La grande majorité des chercheurs recrutent un/une interprète pour rendre la communication possible, mais les traductions perdent toujours une partie du message originel. Parmi les personnes francophones, on n’en trouve pas un grand nombre qui souhaite participer à une recherche sur la vie des commerçants étrangers à Yiwu. Cela a constitué finalement une sorte d’avantage pour l’auteur de cette thèse, étant une Chinoise francophone intéressée à ce projet.

§ Le genre féminin

Parmi les 32 entretiens effectués, seulement deux ont été faits avec des femmes commerçantes. La population masculine n’a pas été un obstacle, contrairement à ce que j’avais cru. En réalité, les commerçants africains ont été très sympathiques avec « une jeune fille chinoise ». Ils se sentaient vite en sécurité et à l’aise. Quand ils étaient invités à faire passer les questionnaires à leurs compatriotes, aucun ne disait non. Durant les entretiens, ils montraient toujours une image forte et sûre d’eux-mêmes. L’auteur suppose donc que le fait d’être une femme a facilité l’enquête car les enquêtés potentiels ne se sentaient pas du tout menacés, et l’orgueil masculin les empêchait de refuser.

§ Travail individuel

Travailler seul demande plus d’investissement en temps et en énergie. En revanche, cela permet au chercheur d’être plus flexible sur le terrain. Il n’est pas limité par les emplois du temps de l’équipe, les réunions, ou les comptes rendus après les travaux individuels.

De plus, le fait de ne pas posséder une équipe ou un financement présente une forme d’attractivité aux yeux de certaines personnes. Cela signifie pour elles une indépendance de réflexion et une motivation purement scientifique.

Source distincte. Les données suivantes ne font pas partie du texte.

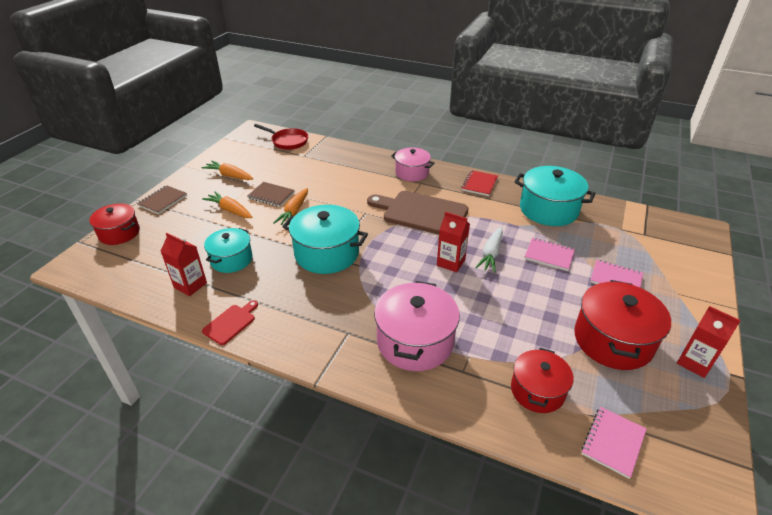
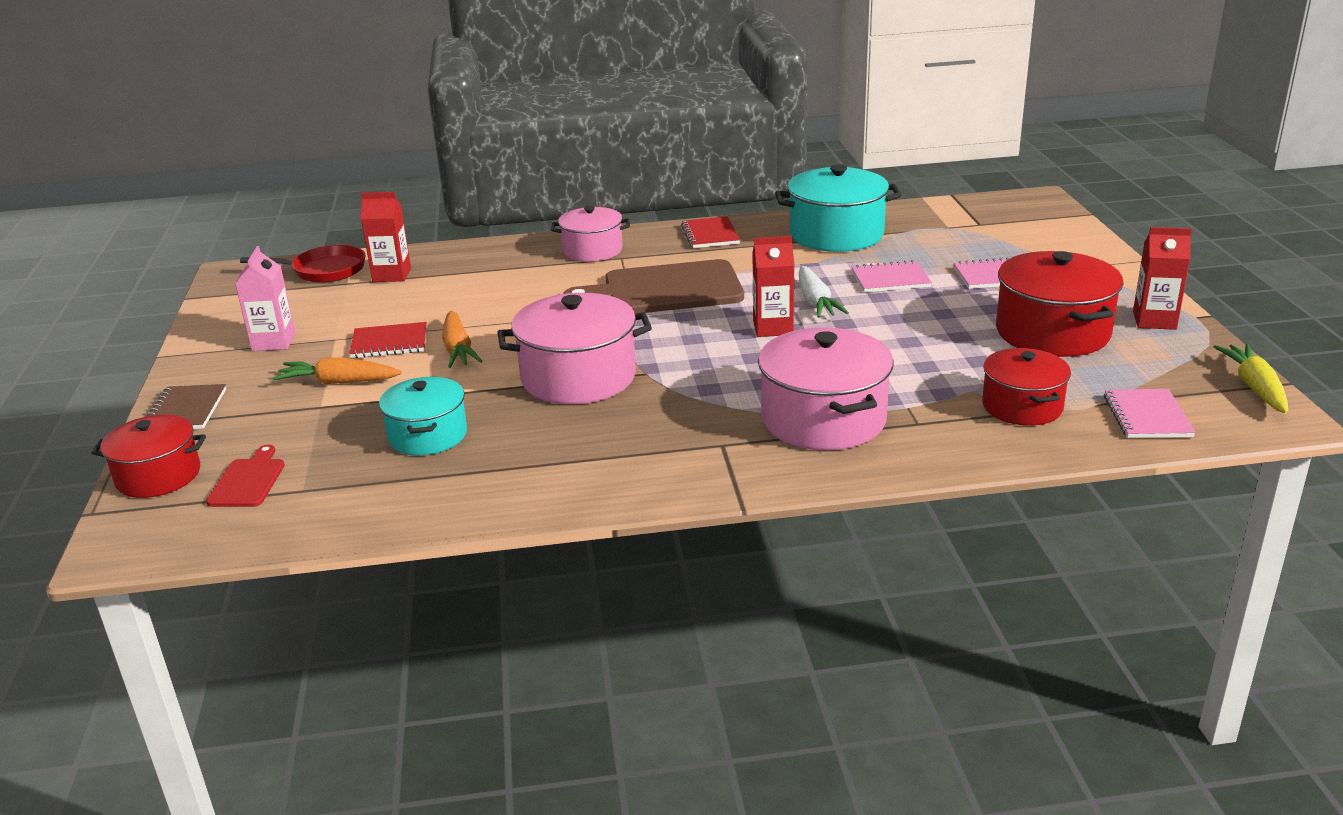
camera: 30 degrees left, 10 degrees down
red carton [161,233,207,296] -> red carton moved to [361,192,411,282]
orange carrot [201,160,253,180] -> pink carton [235,246,295,351]
red cutting board [202,300,258,345] -> red cutting board moved to [206,444,285,507]
brown notebook [247,182,295,207] -> red notebook [349,322,427,358]
turquoise pot [282,205,368,274] -> pink pot [497,293,652,404]
none -> yellow carrot [1213,344,1288,414]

Par exemple, lors de mon entretien avec le professeur en sociologie de l’Université Normale du Zhejiang, qui effectuait les mêmes enquêtes, il a été très surpris d’apprendre que j’avais pu contacter un certain fonctionnaire et devenir proche de cette personne. Il a

ensuite expliqué que, pour son projet, soutenu par l’État central et le gouvernement local, il avait communiqué une lettre de recommandation au département où ce monsieur travaillait. Mais chaque fois qu’il se rendait au rendez-vous, la personne n’était pas là pour des raisons diverses. J’ai vérifié l’histoire auprès du fonctionnaire en question, qui a explicitement dévoilé les raisons de ses refus :

« Je n’aime pas la bureaucratie. Je savais qu’il faisait des recherches pour le gouvernement alors ce n’est pas quelque chose que j’apprécie. Mais puisqu’il y a une lettre de recommandation, je ne pouvais pas lui refuser non plus. Donc j’ai toujours trouvé des excuses pour m’absenter. Mais toi j’aime bien échanger avec toi, parce que tes recherches sont purement scientifiques. » (Entretien 3).

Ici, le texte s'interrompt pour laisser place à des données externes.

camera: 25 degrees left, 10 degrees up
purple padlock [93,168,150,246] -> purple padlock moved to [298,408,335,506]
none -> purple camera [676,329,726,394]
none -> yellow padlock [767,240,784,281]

Les commerçants étrangers ont montré une réflexion très similaire. Même si l’identité chinoise du chercheur pouvait engendrer la méfiance chez certains, l’absence d’équipe aidait à soulager ce sentiment. La méfiance est sans doute une attitude préférable pour eux, afin d’éviter au maximum les risques potentiels.

Naturellement, cette recherche sur Yiwu me laisse certains regrets. Avec davantage de temps, de moyens et de personnes, une enquête plus approfondie aurait pu être réalisée. Cela dit, il est presque impossible d’effectuer une enquête exhaustive, vu la mobilité de cette population.